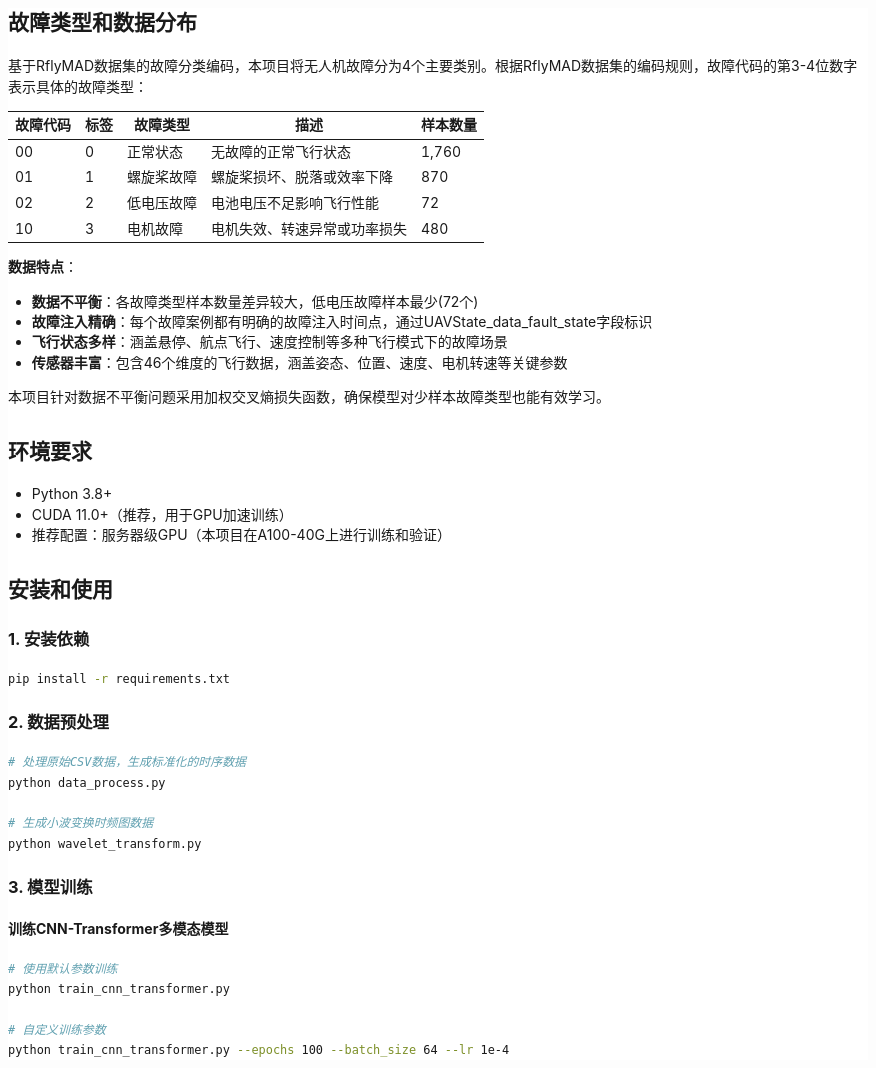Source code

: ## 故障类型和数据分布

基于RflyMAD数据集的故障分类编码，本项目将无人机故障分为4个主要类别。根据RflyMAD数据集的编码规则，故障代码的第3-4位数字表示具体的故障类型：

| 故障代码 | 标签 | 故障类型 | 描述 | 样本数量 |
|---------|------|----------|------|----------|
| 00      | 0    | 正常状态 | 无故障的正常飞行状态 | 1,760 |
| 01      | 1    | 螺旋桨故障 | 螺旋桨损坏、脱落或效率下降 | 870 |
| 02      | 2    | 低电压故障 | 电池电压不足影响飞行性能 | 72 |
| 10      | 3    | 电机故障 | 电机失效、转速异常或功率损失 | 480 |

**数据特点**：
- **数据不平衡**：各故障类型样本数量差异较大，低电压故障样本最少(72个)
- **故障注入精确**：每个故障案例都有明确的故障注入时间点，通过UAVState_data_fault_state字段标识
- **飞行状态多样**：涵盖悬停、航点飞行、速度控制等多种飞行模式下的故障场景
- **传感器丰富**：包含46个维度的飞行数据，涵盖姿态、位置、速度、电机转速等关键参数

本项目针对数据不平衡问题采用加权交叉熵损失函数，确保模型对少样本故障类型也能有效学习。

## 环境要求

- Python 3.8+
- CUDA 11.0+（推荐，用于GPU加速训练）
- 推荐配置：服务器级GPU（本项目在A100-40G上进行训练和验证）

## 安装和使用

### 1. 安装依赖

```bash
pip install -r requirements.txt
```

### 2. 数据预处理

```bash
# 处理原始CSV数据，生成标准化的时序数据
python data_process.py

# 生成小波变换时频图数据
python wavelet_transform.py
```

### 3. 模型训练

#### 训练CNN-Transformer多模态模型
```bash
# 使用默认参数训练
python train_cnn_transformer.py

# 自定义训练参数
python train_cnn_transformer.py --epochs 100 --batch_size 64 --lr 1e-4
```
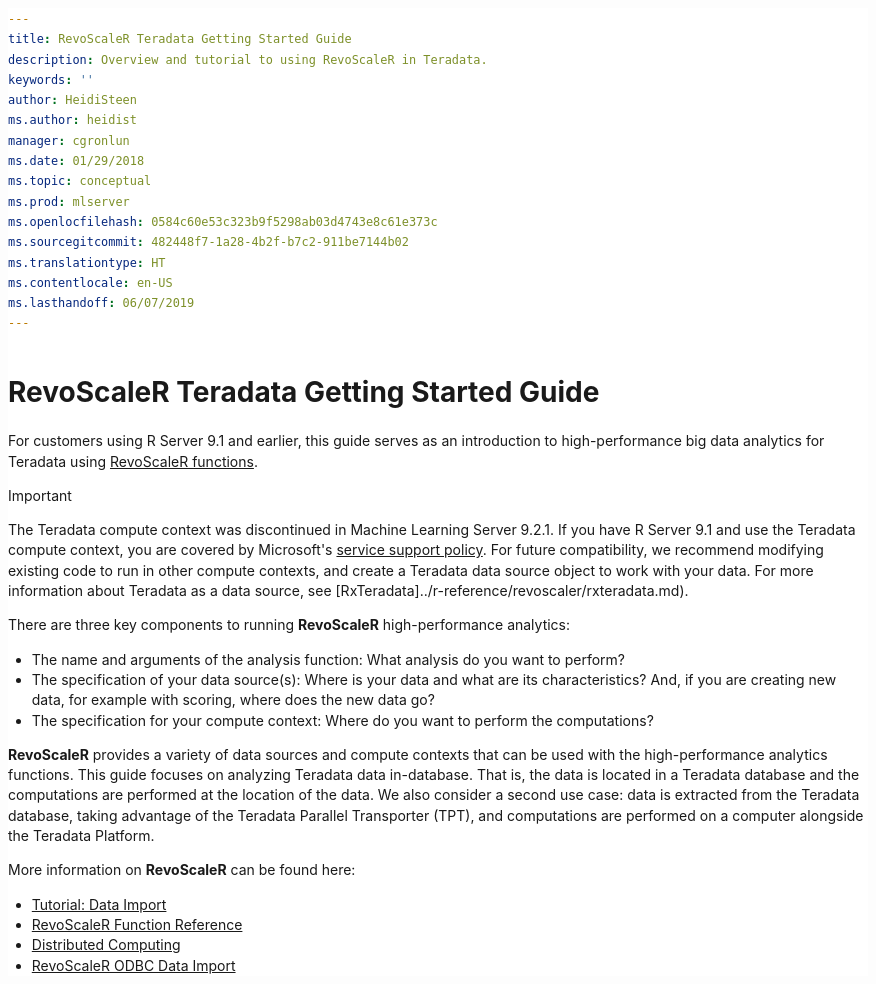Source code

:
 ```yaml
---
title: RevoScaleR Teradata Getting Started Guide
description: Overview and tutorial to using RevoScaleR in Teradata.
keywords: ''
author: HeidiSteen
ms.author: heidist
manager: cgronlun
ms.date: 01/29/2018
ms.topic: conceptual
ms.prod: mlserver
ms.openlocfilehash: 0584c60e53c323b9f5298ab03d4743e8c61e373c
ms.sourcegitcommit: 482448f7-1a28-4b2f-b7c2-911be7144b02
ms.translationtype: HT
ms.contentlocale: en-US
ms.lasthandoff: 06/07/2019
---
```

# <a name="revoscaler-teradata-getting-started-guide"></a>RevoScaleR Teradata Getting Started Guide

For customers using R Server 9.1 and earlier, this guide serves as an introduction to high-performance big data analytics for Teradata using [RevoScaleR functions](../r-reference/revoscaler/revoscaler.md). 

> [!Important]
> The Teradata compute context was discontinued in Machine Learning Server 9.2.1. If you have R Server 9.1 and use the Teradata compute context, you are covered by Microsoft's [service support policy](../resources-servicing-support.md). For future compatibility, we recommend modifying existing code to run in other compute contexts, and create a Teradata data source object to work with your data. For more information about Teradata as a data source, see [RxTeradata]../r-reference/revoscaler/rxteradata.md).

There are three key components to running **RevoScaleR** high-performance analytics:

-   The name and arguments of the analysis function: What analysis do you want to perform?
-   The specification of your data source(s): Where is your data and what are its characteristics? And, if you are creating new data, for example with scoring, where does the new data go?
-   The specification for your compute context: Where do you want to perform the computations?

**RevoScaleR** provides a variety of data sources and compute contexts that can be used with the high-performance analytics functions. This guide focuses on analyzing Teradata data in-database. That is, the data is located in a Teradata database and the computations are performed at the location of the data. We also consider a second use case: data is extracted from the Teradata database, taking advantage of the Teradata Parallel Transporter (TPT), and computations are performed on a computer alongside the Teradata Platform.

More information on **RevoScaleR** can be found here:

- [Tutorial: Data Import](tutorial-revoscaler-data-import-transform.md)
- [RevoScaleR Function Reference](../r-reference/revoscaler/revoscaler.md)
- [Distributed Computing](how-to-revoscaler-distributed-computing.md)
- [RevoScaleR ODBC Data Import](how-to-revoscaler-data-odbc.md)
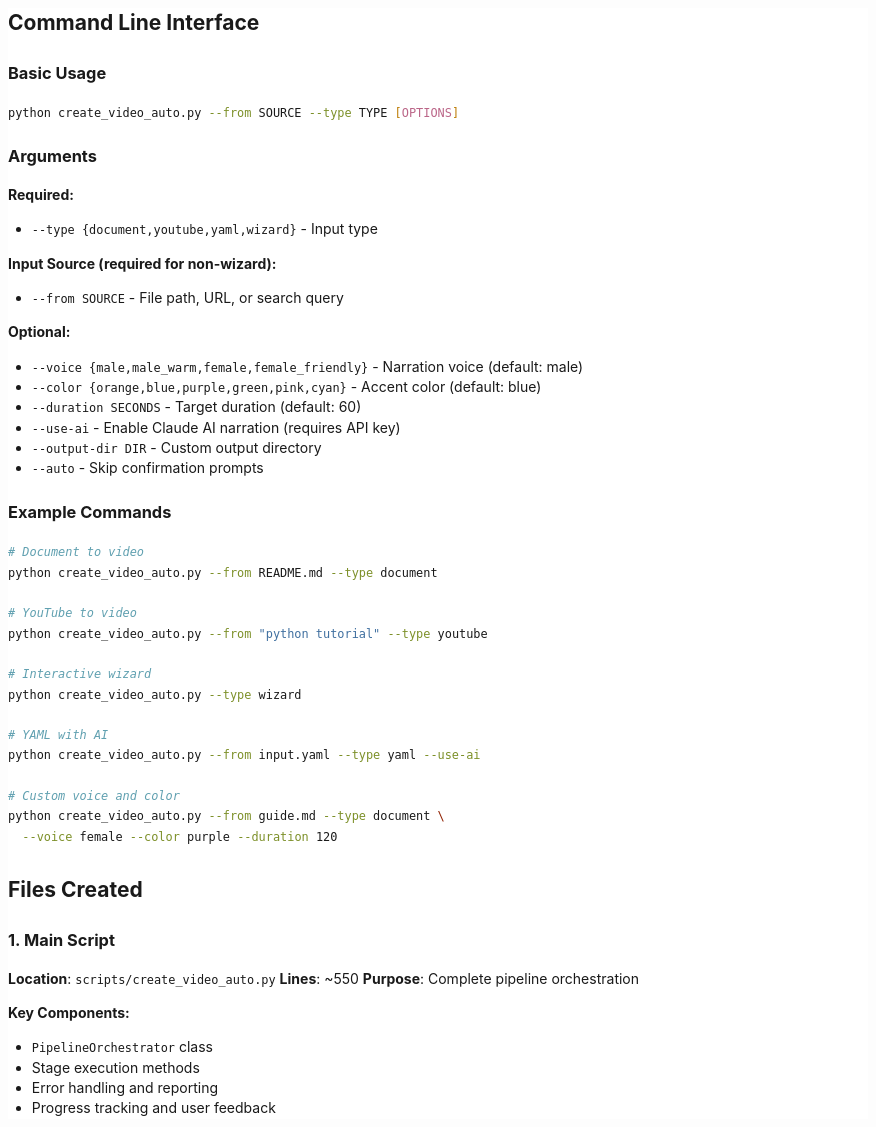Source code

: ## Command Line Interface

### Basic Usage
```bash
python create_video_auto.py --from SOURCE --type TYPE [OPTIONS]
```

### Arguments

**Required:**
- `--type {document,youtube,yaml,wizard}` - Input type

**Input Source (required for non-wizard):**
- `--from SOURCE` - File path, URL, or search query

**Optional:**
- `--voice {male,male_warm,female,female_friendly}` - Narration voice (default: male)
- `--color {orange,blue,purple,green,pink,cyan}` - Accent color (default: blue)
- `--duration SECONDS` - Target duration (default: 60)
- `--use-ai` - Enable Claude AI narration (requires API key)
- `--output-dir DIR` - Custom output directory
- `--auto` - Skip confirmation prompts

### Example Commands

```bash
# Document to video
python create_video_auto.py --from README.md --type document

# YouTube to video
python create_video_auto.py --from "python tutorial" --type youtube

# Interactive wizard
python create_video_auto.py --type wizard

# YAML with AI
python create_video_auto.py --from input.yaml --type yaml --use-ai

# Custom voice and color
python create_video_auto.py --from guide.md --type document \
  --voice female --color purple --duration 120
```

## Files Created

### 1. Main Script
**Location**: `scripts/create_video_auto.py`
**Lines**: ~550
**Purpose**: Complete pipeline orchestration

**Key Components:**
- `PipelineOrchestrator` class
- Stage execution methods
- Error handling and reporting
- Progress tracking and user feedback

# # #

Your goal:
The whole listing above should be restated word for word, minus any images.

Response for this exercise:
Source code

: ## 故障类型和数据分布

基于RflyMAD数据集的故障分类编码，本项目将无人机故障分为4个主要类别。根据RflyMAD数据集的编码规则，故障代码的第3-4位数字表示具体的故障类型：

| 故障代码 | 标签 | 故障类型 | 描述 | 样本数量 |
|---------|------|----------|------|----------|
| 00      | 0    | 正常状态 | 无故障的正常飞行状态 | 1,760 |
| 01      | 1    | 螺旋桨故障 | 螺旋桨损坏、脱落或效率下降 | 870 |
| 02      | 2    | 低电压故障 | 电池电压不足影响飞行性能 | 72 |
| 10      | 3    | 电机故障 | 电机失效、转速异常或功率损失 | 480 |

**数据特点**：
- **数据不平衡**：各故障类型样本数量差异较大，低电压故障样本最少(72个)
- **故障注入精确**：每个故障案例都有明确的故障注入时间点，通过UAVState_data_fault_state字段标识
- **飞行状态多样**：涵盖悬停、航点飞行、速度控制等多种飞行模式下的故障场景
- **传感器丰富**：包含46个维度的飞行数据，涵盖姿态、位置、速度、电机转速等关键参数

本项目针对数据不平衡问题采用加权交叉熵损失函数，确保模型对少样本故障类型也能有效学习。

## 环境要求

- Python 3.8+
- CUDA 11.0+（推荐，用于GPU加速训练）
- 推荐配置：服务器级GPU（本项目在A100-40G上进行训练和验证）

## 安装和使用

### 1. 安装依赖

```bash
pip install -r requirements.txt
```

### 2. 数据预处理

```bash
# 处理原始CSV数据，生成标准化的时序数据
python data_process.py

# 生成小波变换时频图数据
python wavelet_transform.py
```

### 3. 模型训练

#### 训练CNN-Transformer多模态模型
```bash
# 使用默认参数训练
python train_cnn_transformer.py

# 自定义训练参数
python train_cnn_transformer.py --epochs 100 --batch_size 64 --lr 1e-4
```
Source code

:
 ```yaml
---
title: RevoScaleR Teradata Getting Started Guide
description: Overview and tutorial to using RevoScaleR in Teradata.
keywords: ''
author: HeidiSteen
ms.author: heidist
manager: cgronlun
ms.date: 01/29/2018
ms.topic: conceptual
ms.prod: mlserver
ms.openlocfilehash: 0584c60e53c323b9f5298ab03d4743e8c61e373c
ms.sourcegitcommit: 482448f7-1a28-4b2f-b7c2-911be7144b02
ms.translationtype: HT
ms.contentlocale: en-US
ms.lasthandoff: 06/07/2019
---
```

# <a name="revoscaler-teradata-getting-started-guide"></a>RevoScaleR Teradata Getting Started Guide

For customers using R Server 9.1 and earlier, this guide serves as an introduction to high-performance big data analytics for Teradata using [RevoScaleR functions](../r-reference/revoscaler/revoscaler.md). 

> [!Important]
> The Teradata compute context was discontinued in Machine Learning Server 9.2.1. If you have R Server 9.1 and use the Teradata compute context, you are covered by Microsoft's [service support policy](../resources-servicing-support.md). For future compatibility, we recommend modifying existing code to run in other compute contexts, and create a Teradata data source object to work with your data. For more information about Teradata as a data source, see [RxTeradata]../r-reference/revoscaler/rxteradata.md).

There are three key components to running **RevoScaleR** high-performance analytics:

-   The name and arguments of the analysis function: What analysis do you want to perform?
-   The specification of your data source(s): Where is your data and what are its characteristics? And, if you are creating new data, for example with scoring, where does the new data go?
-   The specification for your compute context: Where do you want to perform the computations?

**RevoScaleR** provides a variety of data sources and compute contexts that can be used with the high-performance analytics functions. This guide focuses on analyzing Teradata data in-database. That is, the data is located in a Teradata database and the computations are performed at the location of the data. We also consider a second use case: data is extracted from the Teradata database, taking advantage of the Teradata Parallel Transporter (TPT), and computations are performed on a computer alongside the Teradata Platform.

More information on **RevoScaleR** can be found here:

- [Tutorial: Data Import](tutorial-revoscaler-data-import-transform.md)
- [RevoScaleR Function Reference](../r-reference/revoscaler/revoscaler.md)
- [Distributed Computing](how-to-revoscaler-distributed-computing.md)
- [RevoScaleR ODBC Data Import](how-to-revoscaler-data-odbc.md)
Source code

: ## Command Line Interface

### Basic Usage
```bash
python create_video_auto.py --from SOURCE --type TYPE [OPTIONS]
```

### Arguments

**Required:**
- `--type {document,youtube,yaml,wizard}` - Input type

**Input Source (required for non-wizard):**
- `--from SOURCE` - File path, URL, or search query

**Optional:**
- `--voice {male,male_warm,female,female_friendly}` - Narration voice (default: male)
- `--color {orange,blue,purple,green,pink,cyan}` - Accent color (default: blue)
- `--duration SECONDS` - Target duration (default: 60)
- `--use-ai` - Enable Claude AI narration (requires API key)
- `--output-dir DIR` - Custom output directory
- `--auto` - Skip confirmation prompts

### Example Commands

```bash
# Document to video
python create_video_auto.py --from README.md --type document

# YouTube to video
python create_video_auto.py --from "python tutorial" --type youtube

# Interactive wizard
python create_video_auto.py --type wizard

# YAML with AI
python create_video_auto.py --from input.yaml --type yaml --use-ai

# Custom voice and color
python create_video_auto.py --from guide.md --type document \
  --voice female --color purple --duration 120
```

## Files Created

### 1. Main Script
**Location**: `scripts/create_video_auto.py`
**Lines**: ~550
**Purpose**: Complete pipeline orchestration

**Key Components:**
- `PipelineOrchestrator` class
- Stage execution methods
- Error handling and reporting
- Progress tracking and user feedback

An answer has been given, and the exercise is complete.